By Shashwat Awasthi
(Reuters) – Emerson Electric Co
Emerson said on Tuesday it would sell its network power unit to investment firm Platinum Equity in a deal worth $4 billion, while Japan’s Nidec Corp <6594.T> would buy its motors and electric power division for $1.2 billion.
Emerson Electric’s shares were down 3.5 percent at $53.82 in premarket trading on Tuesday.
St. Louis-based Emerson said last year it planned to spin off the network power unit, and would explore “strategic alternatives” for the motors and drives, power generation and remaining storage units.
Emerson will retain a subordinated interest in the network power unit, which will continue to be led by Scott Barbour, executive vice president of Emerson and business leader for the network power division, the company said.
The motors and electric power division is part of the industrial automation unit, the company’s second-biggest business.
Emerson has said it will focus on its remaining industrial automation units, along with its process management and heating and air conditioning businesses, which together account for more than half the company’s total revenue.
Emerson also cut its full-year adjusted earnings per share forecast to $2.90-$3.00 per share from $3.05-$3.25, citing slowing demand in its end markets amid “low growth global environment”.

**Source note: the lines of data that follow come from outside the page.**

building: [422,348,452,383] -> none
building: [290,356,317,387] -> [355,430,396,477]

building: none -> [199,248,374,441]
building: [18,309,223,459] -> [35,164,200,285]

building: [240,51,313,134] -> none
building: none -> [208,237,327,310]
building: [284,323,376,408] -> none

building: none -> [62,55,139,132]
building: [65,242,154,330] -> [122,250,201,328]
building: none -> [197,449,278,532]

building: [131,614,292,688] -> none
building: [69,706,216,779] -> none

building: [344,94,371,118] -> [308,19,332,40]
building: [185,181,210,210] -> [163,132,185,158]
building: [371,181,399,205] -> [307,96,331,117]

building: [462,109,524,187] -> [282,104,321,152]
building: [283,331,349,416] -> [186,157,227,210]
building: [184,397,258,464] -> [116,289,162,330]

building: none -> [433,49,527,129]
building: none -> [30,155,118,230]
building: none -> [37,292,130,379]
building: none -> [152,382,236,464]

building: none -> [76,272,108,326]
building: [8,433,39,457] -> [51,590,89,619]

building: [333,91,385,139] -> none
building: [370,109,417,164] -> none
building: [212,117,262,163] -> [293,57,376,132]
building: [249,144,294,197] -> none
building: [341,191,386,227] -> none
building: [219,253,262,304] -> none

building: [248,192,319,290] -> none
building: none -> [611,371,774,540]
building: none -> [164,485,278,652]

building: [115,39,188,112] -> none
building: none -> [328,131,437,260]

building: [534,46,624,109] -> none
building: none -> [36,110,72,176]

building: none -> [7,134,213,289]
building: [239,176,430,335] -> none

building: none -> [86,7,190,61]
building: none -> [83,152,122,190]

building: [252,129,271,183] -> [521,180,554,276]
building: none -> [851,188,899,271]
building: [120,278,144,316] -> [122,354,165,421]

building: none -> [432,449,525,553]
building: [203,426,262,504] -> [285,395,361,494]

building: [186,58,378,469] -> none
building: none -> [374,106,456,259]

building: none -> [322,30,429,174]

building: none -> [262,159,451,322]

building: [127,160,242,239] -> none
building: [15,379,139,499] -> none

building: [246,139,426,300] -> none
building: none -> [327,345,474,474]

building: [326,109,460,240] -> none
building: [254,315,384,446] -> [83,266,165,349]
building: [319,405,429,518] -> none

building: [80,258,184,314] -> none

Analysts on average were expecting 2016 earnings of $3.07 per share, according to Thomson Reuters I/B/E/S.
Emerson said it expects to incur separation costs of $200-$250 million related to “portfolio repositioning activities” and expects to record a loss of about $100 million in the fourth quarter related to the sale of its motors and electric power unit.
Net earnings attributable to Emerson’s common shareholders fell to $479 million, or 74 cents per share, in the third quarter ended June 30, from $564 million, or 84 cents per share, a year earlier.
Excluding items, Emerson earned 80 cents per share, compared with the average Wall Street estimate of 84 cents per share.
Revenue fell 7 percent to $5.13 billion, hurt by a 13.4 percent drop in revenue from the process management unit, which accounts for more than a third of the company’s total sales.
Analysts on average had estimated revenue of $5.32 billion.